Just when things couldn’t seem to get any better, an old house that next to the Crawfords that went unsold for many months was finally bought by a charming older, high-society type (and somewhat sexually adventurous), couple called the Markers: Mitch and Bridget Marker. What’s even more intriguing is that they seem interested in hiring Joe Crawford for a lucrative remodeling of the large mansion type house. And though Joe is appreciative of the work, there is in the back of his mind that there are too many coincidences, especially when Bridget seemingly has the hots for him … with ulterior motives. To add to this, his assistant, Kevin Gentry, has started to behave a wee bit odd. And as the world seems to close in on the Crawfords, they find an ally in Daniel Copeland which they will need as things quickly take a frightening and sinister turn as some twists, in the story, would reveal that some people aren’t whom (or what) they appear to be.

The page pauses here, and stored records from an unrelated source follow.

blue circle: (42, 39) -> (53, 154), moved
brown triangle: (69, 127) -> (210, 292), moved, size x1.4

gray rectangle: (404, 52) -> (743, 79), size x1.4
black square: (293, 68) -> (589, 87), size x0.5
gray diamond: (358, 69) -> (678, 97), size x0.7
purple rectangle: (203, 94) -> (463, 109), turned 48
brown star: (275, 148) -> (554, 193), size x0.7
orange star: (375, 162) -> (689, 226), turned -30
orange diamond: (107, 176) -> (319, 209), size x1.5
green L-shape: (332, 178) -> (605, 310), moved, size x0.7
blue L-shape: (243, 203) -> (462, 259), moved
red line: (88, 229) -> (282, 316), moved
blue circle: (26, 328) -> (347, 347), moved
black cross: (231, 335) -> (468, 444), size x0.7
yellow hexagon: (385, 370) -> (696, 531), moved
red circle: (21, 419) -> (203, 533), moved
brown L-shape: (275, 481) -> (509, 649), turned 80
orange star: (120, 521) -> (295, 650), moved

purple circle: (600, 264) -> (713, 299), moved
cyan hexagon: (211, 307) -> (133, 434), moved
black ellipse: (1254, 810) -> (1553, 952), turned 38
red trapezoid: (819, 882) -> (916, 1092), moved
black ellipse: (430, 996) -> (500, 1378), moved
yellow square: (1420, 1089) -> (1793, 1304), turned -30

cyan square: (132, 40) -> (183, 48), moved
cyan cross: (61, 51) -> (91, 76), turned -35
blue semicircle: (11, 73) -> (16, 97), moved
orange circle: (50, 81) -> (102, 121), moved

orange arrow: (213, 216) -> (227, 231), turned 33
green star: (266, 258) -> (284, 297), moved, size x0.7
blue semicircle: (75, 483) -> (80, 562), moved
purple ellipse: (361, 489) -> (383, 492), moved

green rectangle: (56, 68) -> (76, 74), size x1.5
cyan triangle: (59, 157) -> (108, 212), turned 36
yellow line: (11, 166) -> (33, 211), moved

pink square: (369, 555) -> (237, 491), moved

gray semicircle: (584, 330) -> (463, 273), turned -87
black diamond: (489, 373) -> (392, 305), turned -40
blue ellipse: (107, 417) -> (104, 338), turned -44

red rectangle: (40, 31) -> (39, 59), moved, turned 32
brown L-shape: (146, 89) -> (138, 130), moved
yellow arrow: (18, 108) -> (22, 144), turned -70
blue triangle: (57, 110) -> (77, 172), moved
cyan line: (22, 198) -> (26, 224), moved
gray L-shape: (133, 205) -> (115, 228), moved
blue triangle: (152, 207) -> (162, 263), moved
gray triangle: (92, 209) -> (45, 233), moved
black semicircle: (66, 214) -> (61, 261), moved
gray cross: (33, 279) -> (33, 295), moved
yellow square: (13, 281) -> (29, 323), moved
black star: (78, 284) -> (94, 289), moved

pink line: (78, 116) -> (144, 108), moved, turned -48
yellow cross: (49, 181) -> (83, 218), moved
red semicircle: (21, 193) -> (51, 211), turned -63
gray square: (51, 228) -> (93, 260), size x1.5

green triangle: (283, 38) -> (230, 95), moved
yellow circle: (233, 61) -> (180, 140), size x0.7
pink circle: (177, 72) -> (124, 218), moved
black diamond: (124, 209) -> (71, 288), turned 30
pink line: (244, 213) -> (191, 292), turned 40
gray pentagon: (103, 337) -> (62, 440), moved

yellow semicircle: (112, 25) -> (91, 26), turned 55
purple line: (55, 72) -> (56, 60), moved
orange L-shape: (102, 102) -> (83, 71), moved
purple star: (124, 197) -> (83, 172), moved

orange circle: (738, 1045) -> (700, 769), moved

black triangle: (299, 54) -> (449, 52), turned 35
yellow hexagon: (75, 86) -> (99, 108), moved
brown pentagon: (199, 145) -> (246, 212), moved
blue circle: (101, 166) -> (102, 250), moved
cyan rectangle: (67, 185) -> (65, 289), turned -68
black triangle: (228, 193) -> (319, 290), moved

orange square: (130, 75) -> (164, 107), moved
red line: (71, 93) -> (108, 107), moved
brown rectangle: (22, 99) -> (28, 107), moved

Nightmare is one of those atmospheric horror pieces that keeps teasing you into believing that scary stuff is waiting on the next page but it doesn’t yet it builds in the anxiety at each turn of the page. Legs will be crossed, bladder and bowel systems stifled because when the shit hits the fan it will be brutal and vicious and prisoners will not be taken. And it will happen as casually as a stroll in the park. You won’t see it coming. And as always, I caution folks as they venture into a Jonathan Janz terrorscape: try not to get too attached to characters.You will thank me for that bit of advice. Mr. Janz, you are spoiling me.